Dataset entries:
::::
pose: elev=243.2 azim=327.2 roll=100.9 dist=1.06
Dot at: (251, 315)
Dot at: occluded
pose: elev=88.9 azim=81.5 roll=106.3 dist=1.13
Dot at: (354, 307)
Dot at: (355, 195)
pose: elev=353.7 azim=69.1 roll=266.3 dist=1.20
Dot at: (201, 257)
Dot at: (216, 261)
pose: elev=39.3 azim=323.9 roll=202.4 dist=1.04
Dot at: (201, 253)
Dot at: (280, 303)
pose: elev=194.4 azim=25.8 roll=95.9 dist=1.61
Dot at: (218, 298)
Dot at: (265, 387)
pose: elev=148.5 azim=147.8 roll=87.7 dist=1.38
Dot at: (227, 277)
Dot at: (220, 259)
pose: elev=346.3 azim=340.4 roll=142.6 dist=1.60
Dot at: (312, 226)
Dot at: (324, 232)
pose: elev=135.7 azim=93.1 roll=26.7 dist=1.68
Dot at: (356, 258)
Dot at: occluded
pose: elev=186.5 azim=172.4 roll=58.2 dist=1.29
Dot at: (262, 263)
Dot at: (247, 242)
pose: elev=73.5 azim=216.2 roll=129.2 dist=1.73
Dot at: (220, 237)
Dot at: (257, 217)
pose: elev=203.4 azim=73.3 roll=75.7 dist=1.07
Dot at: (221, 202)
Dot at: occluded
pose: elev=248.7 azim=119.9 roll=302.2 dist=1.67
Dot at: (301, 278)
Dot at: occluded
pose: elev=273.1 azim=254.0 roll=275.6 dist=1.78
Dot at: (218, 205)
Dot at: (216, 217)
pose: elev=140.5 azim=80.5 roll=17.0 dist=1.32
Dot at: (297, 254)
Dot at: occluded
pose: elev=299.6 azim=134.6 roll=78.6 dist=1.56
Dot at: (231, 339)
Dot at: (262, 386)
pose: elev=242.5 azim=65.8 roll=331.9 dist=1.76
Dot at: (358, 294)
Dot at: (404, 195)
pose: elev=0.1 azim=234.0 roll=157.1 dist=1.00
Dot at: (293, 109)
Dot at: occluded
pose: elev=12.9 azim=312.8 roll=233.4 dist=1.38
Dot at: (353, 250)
::::
• _Exercise_
Reproduce each line of the dataset entries above verbatim, from the first line to the last.

• _Finished exercise_
pose: elev=243.2 azim=327.2 roll=100.9 dist=1.06
Dot at: (251, 315)
Dot at: occluded
pose: elev=88.9 azim=81.5 roll=106.3 dist=1.13
Dot at: (354, 307)
Dot at: (355, 195)
pose: elev=353.7 azim=69.1 roll=266.3 dist=1.20
Dot at: (201, 257)
Dot at: (216, 261)
pose: elev=39.3 azim=323.9 roll=202.4 dist=1.04
Dot at: (201, 253)
Dot at: (280, 303)
pose: elev=194.4 azim=25.8 roll=95.9 dist=1.61
Dot at: (218, 298)
Dot at: (265, 387)
pose: elev=148.5 azim=147.8 roll=87.7 dist=1.38
Dot at: (227, 277)
Dot at: (220, 259)
pose: elev=346.3 azim=340.4 roll=142.6 dist=1.60
Dot at: (312, 226)
Dot at: (324, 232)
pose: elev=135.7 azim=93.1 roll=26.7 dist=1.68
Dot at: (356, 258)
Dot at: occluded
pose: elev=186.5 azim=172.4 roll=58.2 dist=1.29
Dot at: (262, 263)
Dot at: (247, 242)
pose: elev=73.5 azim=216.2 roll=129.2 dist=1.73
Dot at: (220, 237)
Dot at: (257, 217)
pose: elev=203.4 azim=73.3 roll=75.7 dist=1.07
Dot at: (221, 202)
Dot at: occluded
pose: elev=248.7 azim=119.9 roll=302.2 dist=1.67
Dot at: (301, 278)
Dot at: occluded
pose: elev=273.1 azim=254.0 roll=275.6 dist=1.78
Dot at: (218, 205)
Dot at: (216, 217)
pose: elev=140.5 azim=80.5 roll=17.0 dist=1.32
Dot at: (297, 254)
Dot at: occluded
pose: elev=299.6 azim=134.6 roll=78.6 dist=1.56
Dot at: (231, 339)
Dot at: (262, 386)
pose: elev=242.5 azim=65.8 roll=331.9 dist=1.76
Dot at: (358, 294)
Dot at: (404, 195)
pose: elev=0.1 azim=234.0 roll=157.1 dist=1.00
Dot at: (293, 109)
Dot at: occluded
pose: elev=12.9 azim=312.8 roll=233.4 dist=1.38
Dot at: (353, 250)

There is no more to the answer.